▸ **Instructions to follow**
Convert the text lines in the listing below into a JSON list of strings, one string per line, with blank lines omitted. Leave the pictures out of the answer.

(Page images and the text extracted from them)
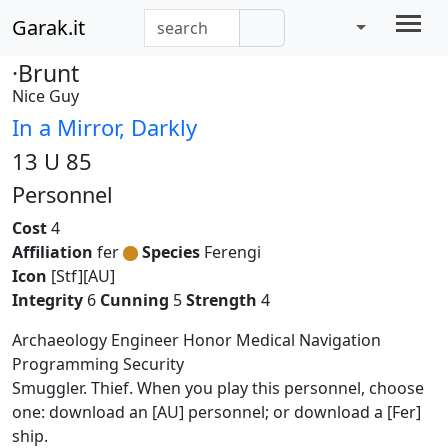
Garak.it
·Brunt
Nice Guy
In a Mirror, Darkly
13 U 85
Personnel
Cost
4
Affiliation
fer
Species
Ferengi
Icon
[Stf][AU]
Integrity
6
Cunning
5
Strength
4
Archaeology Engineer Honor Medical Navigation
Programming Security
Smuggler. Thief. When you play this personnel, choose
one: download an [AU] personnel; or download a [Fer]
ship.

▸ **Answer section**
[
  "Garak.it",
  "·Brunt",
  "Nice Guy",
  "In a Mirror, Darkly",
  "13 U 85",
  "Personnel",
  "Cost",
  "4",
  "Affiliation",
  "fer",
  "Species",
  "Ferengi",
  "Icon",
  "[Stf][AU]",
  "Integrity",
  "6",
  "Cunning",
  "5",
  "Strength",
  "4",
  "Archaeology Engineer Honor Medical Navigation",
  "Programming Security",
  "Smuggler. Thief. When you play this personnel, choose",
  "one: download an [AU] personnel; or download a [Fer]",
  "ship."
]